Page:Voltaire - Œuvres complètes Garnier tome31.djvu/211

La bibliothèque libre.
Cette page n’a pas encore été corrigée
201
ACTE V, SCÈNE DERNIÈRE.
Vers 2. Lève les yeux, perfide, et reconnois ce bras
  Qui l'a déjà vengé de ces petits ingrats.

On ne relèvera pas ici l’expression très-vicieuse de ces petits ingrats, parce qu’on n’en relève aucune. Le plus capital de tous les défauts dans la tragédie est de faire commettre de ces crimes qui révoltent la nature, sans donner au criminel des remords aussi grands que son attentat, sans agiter son âme par des combats touchants et terribles, comme on l’a déjà insinué[1]. Médée, après avoir tué ses deux enfants, au lieu de se venger de son mari, qui seul est coupable, s’en va en le raillant.

Vers 13. Va, bienheureux amant, cajoler ta maîtresse.

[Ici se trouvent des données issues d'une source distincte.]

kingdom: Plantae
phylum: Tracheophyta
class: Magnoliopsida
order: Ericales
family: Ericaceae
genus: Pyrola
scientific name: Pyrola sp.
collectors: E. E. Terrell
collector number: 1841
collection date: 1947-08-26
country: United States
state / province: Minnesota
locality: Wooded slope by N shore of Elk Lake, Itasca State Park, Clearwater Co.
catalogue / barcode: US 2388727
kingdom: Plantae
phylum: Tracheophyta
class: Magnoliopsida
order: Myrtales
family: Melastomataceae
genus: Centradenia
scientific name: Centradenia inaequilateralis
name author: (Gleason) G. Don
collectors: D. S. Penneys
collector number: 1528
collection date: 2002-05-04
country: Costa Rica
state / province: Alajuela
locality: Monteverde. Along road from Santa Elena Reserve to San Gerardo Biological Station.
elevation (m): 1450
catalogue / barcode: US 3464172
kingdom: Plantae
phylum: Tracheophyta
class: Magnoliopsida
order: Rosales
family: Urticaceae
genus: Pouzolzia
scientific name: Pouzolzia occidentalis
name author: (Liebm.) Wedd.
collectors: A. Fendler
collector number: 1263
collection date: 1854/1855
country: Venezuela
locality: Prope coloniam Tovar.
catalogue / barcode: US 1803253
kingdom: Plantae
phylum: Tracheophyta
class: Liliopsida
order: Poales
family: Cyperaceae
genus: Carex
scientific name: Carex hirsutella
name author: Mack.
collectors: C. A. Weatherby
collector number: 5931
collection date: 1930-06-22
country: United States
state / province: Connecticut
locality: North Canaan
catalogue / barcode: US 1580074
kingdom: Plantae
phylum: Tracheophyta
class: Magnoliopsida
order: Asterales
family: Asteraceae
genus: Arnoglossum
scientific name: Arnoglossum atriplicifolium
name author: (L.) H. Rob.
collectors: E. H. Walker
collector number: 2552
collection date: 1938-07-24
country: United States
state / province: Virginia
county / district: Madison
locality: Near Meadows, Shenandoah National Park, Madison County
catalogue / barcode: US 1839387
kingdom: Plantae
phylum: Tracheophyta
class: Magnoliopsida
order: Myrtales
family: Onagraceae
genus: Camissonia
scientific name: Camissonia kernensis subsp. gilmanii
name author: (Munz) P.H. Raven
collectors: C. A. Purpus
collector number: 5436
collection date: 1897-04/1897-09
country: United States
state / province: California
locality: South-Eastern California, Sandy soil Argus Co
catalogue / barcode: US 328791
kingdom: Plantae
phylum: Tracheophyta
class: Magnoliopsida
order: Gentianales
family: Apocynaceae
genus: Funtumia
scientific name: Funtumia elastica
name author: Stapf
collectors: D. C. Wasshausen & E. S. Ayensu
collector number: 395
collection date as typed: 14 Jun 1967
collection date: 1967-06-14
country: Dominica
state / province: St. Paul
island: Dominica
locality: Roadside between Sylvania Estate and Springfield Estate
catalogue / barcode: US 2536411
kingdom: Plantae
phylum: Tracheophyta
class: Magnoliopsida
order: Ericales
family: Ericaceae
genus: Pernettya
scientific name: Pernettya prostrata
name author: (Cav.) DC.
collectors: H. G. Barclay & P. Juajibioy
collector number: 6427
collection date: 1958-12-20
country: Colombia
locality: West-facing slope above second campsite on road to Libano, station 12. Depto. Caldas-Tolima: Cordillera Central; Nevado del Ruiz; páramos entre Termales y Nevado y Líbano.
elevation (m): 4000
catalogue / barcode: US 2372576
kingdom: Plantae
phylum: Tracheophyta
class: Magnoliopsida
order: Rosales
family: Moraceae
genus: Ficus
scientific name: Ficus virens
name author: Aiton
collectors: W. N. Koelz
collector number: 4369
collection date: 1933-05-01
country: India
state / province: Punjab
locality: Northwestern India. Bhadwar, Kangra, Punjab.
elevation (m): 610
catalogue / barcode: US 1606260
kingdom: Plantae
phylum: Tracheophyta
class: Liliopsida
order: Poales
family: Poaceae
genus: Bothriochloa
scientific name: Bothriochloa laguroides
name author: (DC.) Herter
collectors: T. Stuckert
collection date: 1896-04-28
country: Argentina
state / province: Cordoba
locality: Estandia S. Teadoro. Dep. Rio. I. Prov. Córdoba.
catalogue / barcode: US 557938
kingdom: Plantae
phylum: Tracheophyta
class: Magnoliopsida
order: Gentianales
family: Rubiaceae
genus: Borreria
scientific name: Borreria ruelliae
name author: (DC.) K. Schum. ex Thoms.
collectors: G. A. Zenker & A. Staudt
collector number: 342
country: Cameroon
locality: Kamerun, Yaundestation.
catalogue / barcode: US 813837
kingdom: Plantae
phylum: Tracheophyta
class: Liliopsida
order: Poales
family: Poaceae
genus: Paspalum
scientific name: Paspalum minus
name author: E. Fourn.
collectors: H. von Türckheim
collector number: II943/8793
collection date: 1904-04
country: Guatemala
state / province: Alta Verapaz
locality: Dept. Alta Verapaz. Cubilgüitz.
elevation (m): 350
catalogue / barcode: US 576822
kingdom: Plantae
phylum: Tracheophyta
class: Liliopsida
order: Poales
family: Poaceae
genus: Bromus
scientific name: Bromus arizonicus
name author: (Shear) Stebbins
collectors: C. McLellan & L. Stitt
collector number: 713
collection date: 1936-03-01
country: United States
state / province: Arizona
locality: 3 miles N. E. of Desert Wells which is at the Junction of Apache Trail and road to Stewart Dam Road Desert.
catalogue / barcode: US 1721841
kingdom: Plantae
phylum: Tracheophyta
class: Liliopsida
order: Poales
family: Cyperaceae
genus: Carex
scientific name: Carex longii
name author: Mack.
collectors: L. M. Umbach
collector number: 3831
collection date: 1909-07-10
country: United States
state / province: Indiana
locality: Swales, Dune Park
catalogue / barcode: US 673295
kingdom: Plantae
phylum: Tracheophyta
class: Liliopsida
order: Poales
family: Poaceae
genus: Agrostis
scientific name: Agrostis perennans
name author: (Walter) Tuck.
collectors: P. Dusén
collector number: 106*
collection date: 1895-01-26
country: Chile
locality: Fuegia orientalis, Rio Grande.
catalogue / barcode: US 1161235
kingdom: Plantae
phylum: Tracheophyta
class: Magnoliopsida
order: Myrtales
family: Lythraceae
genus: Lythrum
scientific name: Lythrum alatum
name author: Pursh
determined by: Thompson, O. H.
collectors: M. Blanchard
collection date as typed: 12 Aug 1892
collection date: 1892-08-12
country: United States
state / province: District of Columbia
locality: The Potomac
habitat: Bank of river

Lorsqu’à ces crimes commis de sang-froid on joint une telle raillerie, c’est le comble de l’atrocité dégoûtante. Il fallait, par un coup de l’art, intéresser pour Médée s’il était possible : c’eût été l’effort du génie. Le Tasse intéresse pour Armide, qui est magicienne comme Médée, et qui, comme elle, est abandonnée de son amant. Et lorsque Quinault fait paraître Médée, il lui fait dire ces beaux vers :

Le destin de Médée est d’être criminelle,
Mais son cœur était fait pour aimer la vertu.

Au reste, il ne sera pas inutile de dire ici aux lecteurs qui ne savent pas le latin, ou qui n’en lisent guère, que c’est dans la Médée de Sénèque qu’on trouve cette fameuse prophétie qu’un jour l’Amérique sera découverte, venient annis sæcula seris[2]. Il y en a une dans le Dante encore plus circonstanciée et plus clairement exprimée : c’est touchant la découverte des étoiles du pôle antarctique. Il suffirait de ces deux exemples pour prouver que les poètes méritent en effet le nom de prophètes, vates. Jamais, en effet, il n’y eut de prédiction mieux accomplie. Si Sénèque avait, en effet, eu l’Amérique en vue, tout l’art qu’on attribue à Médée n’aurait pas approché du sien.


Scène DERNIÈRE.

Vers 1. O dieux! ce char volant, disparu dans la nue,
  La dérobe à sa peine aussi bien qu’à ma vue, etc.
  1. Page 196.
  2. Voyez les vers de Sénèque, tome XVIII, page 310, et leur traduction, tome XII, page 358.